Le critiche a TikTok

Dello stesso tenore risultano anche le critiche mosse a TikTok (tra le principali piattaforme dotate di sistemi in grado di tracciare i dati personali dei propri utenti). La società cinese è di recente al centro di una complessa indagine promossa dalle autorità USA per verificare il rischio di possibili problemi di sicurezza, prospettando il pericolo di predisporre un “sofisticato strumento di sorveglianza che raccoglie grandi quantità di dati personali e sensibili”.
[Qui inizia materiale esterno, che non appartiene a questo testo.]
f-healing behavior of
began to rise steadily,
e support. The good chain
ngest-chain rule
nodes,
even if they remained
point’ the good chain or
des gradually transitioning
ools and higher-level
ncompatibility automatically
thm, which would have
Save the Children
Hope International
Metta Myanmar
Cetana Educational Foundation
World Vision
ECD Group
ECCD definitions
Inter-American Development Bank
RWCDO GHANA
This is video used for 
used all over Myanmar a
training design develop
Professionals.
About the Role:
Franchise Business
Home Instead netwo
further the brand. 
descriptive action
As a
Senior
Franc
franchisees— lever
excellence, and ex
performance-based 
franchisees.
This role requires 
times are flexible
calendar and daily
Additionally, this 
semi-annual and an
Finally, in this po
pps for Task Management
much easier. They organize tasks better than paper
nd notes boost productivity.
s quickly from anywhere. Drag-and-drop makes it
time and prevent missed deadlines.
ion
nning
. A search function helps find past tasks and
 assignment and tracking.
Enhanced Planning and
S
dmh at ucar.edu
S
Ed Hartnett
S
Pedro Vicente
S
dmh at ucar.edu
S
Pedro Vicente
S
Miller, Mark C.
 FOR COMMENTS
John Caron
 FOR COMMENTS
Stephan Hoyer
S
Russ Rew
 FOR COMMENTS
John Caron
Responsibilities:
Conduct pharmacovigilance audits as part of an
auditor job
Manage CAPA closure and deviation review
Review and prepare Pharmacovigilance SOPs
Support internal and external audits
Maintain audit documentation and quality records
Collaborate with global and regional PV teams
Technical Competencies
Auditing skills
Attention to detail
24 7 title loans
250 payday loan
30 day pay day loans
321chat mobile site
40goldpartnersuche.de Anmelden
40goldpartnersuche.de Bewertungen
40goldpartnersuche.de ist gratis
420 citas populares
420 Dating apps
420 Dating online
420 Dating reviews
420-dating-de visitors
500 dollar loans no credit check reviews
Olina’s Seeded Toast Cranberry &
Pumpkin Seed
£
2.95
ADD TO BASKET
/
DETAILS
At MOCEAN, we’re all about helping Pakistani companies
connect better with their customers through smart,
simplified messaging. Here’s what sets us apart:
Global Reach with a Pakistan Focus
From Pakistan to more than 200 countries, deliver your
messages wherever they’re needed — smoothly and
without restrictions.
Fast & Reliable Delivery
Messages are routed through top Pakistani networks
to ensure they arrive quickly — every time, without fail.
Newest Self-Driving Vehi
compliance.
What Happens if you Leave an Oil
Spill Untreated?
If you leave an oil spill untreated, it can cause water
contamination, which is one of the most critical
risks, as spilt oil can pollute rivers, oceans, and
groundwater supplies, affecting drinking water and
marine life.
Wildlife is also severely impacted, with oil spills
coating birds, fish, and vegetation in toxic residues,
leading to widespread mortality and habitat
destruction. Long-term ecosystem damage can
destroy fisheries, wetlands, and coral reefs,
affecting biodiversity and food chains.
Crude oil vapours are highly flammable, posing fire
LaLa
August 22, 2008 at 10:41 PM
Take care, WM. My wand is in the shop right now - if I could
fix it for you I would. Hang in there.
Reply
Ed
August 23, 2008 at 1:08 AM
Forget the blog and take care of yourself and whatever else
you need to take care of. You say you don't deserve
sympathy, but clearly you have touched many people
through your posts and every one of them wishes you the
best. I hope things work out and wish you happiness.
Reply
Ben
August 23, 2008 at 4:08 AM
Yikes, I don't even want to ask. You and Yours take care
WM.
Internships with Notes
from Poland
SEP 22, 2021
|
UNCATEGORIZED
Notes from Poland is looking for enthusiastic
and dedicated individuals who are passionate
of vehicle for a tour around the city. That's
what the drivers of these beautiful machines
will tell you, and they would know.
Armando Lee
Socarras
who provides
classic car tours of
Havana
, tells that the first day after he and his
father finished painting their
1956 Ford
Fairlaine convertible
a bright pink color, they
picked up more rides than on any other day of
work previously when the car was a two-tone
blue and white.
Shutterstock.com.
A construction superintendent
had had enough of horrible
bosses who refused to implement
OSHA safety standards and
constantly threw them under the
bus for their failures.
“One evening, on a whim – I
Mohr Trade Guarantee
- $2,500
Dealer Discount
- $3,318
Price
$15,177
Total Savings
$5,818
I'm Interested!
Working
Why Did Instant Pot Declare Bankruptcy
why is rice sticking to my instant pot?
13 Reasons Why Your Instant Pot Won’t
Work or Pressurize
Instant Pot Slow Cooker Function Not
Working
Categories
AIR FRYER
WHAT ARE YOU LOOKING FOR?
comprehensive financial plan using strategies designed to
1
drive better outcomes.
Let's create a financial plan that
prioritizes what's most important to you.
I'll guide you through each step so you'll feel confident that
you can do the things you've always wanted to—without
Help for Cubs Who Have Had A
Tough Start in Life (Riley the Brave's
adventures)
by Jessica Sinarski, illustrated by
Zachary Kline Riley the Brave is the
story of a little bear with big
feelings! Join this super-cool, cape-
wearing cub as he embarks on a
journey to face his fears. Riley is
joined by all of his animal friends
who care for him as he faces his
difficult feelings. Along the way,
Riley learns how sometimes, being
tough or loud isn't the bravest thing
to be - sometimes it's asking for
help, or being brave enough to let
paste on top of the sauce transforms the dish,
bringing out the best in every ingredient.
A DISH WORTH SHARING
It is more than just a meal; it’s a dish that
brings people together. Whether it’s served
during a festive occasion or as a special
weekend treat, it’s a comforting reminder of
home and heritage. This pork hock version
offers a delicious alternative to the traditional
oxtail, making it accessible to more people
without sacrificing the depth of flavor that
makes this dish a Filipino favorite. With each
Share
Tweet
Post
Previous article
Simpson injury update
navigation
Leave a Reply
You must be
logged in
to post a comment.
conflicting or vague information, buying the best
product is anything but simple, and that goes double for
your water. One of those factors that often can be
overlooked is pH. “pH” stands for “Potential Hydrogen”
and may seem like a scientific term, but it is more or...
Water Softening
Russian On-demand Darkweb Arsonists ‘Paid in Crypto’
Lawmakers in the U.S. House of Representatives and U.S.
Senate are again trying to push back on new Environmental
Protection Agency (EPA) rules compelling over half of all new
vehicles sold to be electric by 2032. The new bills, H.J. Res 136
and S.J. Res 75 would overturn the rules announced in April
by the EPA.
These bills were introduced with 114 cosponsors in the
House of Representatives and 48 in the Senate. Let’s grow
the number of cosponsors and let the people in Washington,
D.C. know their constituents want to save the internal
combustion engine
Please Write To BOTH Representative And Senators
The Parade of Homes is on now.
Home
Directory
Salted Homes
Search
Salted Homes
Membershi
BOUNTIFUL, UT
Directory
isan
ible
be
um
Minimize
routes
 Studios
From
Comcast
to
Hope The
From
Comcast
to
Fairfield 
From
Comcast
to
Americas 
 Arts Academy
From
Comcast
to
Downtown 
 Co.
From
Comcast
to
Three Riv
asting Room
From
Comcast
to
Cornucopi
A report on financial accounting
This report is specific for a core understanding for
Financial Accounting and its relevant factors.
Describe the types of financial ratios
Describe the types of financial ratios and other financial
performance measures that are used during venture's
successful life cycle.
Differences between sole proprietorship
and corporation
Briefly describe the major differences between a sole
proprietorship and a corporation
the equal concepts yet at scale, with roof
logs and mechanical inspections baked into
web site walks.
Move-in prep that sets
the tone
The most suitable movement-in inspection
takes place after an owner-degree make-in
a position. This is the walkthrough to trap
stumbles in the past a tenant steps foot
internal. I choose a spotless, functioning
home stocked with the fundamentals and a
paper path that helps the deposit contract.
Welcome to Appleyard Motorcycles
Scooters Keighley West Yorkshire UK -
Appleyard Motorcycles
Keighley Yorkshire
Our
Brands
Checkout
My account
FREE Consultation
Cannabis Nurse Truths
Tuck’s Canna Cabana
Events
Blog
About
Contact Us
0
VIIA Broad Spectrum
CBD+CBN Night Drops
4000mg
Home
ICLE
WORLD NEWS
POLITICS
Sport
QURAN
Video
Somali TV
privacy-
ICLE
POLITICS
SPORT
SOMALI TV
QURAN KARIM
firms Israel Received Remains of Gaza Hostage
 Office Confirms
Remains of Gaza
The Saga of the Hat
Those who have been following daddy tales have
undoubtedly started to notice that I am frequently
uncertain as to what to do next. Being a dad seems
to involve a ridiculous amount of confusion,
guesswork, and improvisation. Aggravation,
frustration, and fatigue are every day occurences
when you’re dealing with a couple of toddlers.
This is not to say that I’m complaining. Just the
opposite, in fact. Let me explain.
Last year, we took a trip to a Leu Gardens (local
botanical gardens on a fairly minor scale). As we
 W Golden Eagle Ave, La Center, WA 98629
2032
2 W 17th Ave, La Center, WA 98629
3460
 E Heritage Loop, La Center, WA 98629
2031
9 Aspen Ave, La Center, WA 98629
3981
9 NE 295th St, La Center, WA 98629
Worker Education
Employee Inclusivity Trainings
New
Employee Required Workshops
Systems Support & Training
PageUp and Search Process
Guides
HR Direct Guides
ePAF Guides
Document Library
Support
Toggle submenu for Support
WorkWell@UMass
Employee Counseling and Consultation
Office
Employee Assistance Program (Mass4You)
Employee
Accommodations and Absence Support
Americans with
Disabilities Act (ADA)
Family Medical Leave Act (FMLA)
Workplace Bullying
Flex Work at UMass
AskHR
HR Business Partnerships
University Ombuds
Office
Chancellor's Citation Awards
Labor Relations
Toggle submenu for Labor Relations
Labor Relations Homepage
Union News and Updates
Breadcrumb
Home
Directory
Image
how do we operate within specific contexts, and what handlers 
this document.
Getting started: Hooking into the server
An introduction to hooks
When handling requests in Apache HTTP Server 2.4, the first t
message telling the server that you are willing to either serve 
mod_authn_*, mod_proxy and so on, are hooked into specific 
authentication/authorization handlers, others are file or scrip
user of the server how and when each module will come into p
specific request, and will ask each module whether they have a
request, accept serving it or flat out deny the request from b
Prende forma il “Golden Shield Project”

Rifiutando la visione occidentale dei media, il modello di governance digitale cinese prescrive il controllo centralizzato dei flussi comunicativi esistenti come strumenti essenziali “per la stabilità politica”, imponendo a editori e giornalisti una sottomissione di fedeltà assoluta al Partito di Xi Jinping.

Pertanto, anche alla luce della crescita esponenziale dell’industria dell’editoria e della letteratura registrata negli ultimi anni, le autorità statali hanno applicato una “censura più severa”, mediante una capillare attività di screening virtuale, per garantire la conformazione delle pubblicazioni al rispetto dei valori nazionali generali secondo precisi standard qualitativi stabiliti dal Governo di Pechino funzionali a orientare correttamente l’opinione pubblica, evitando la diffusione di contenuti fuorvianti in grado di destabilizzare la società, mettendo a rischio l’ordine pubblico interno.

In conclusione, prende forma il “Golden Shield Project” come imponente sistema di sorveglianza e censura generale di cui si sta dotando Xi Jinping, grazie al perfezionamento di una vera e propria “arte dell’occultamento”, per consentire di attivare, in via centralizzata e con modalità immediate, il blocco generalizzato dell’accesso alle risorse immesse online.

Si realizza così l’effetto restrittivo di limitare la circolazione delle informazioni in un sistema unidirezionale di contenuti corrispondenti alla narrazione dettata dalle fonti governative ufficiali, trovando peraltro fertile nella società la tendenza culturale all’autocensura, indotta anche dalla previsione di sanzioni e divieti con finalità dissuasive e deterrenti volte ad agevolare la conformazione standardizzata della collettività modellata sulla falsariga del “pensiero unico”.